#### Written request
According to the article on Adebayo Salami's marriage, at which primary school did his wife first meet him?

#### Extract
***

Oga Bello has a very healthy appetite when it comes to women. He struggled to stay faithful to his first wife but his insatiable lust for the opposite s*x overwhelmed him. The veteran Yoruba movie actor admitted this in a recent interview with Tunde Kelani TV. You can read that right here. His wife, Alhaja Risikat Ejide, also spoke touching areas including Adebayo Salami’s infidelity and his many children.
While opening up on the 45 years they have spent together in their marital home, Ejide said:
“Well, I met my husband in our primary school, Ansarudeen Primary School, Oke Popo, Lagos Island. Then we just knew each other as primary school students. My husband, Adebayo Salami used to be so full of himself. We used to call him “Oba” (King).
I don’t like any man that is so full of himself but I noticed that people loved him a lot. But I didn’t like him because of his attitude (laughs). We were all in primary school. So when he noticed that I didn’t like him, he used to give me a tough time too.
He was a Prefect so whenever I am found wanting, he had special ways of dealing with me. Whenever they say we should do our ablution and I didn’t do it, he will beat me. Whenever he beats me, I always go to his parents to report him.
So one day, I went there as usual and his father sent me away to stop coming to report him. As kids, I could go to his parents 3 times a week to report him. That was how I stopped reporting him. So after that scenario, he will beat me to stupor until we later became friends.

***

#### Supplied information
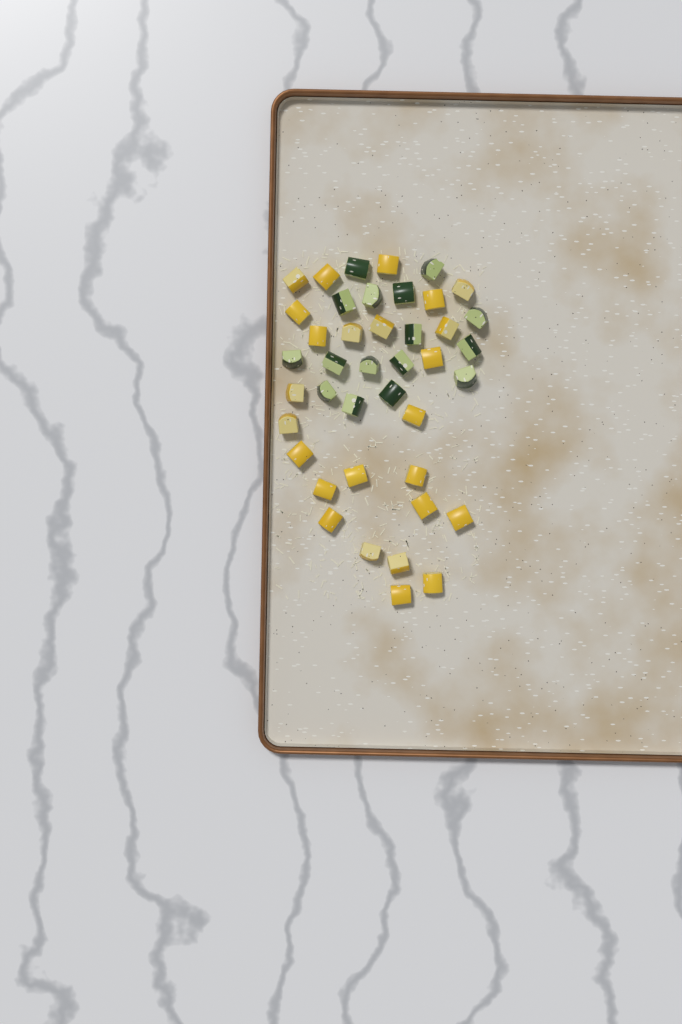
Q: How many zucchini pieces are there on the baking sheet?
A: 16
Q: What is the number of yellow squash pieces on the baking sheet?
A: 25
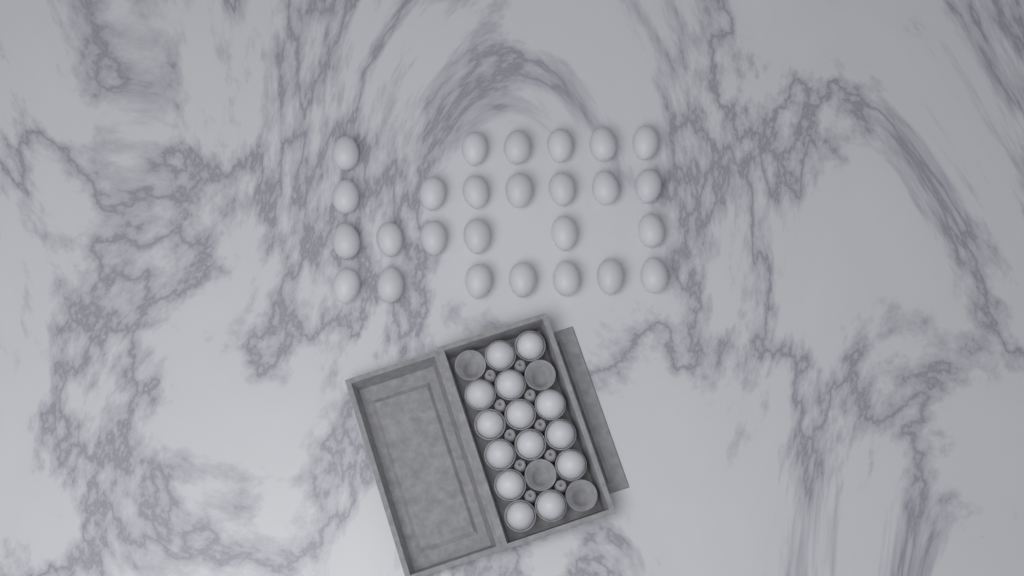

***

#### The answer
Ansarudeen Primary School, Oke Popo, Lagos Island.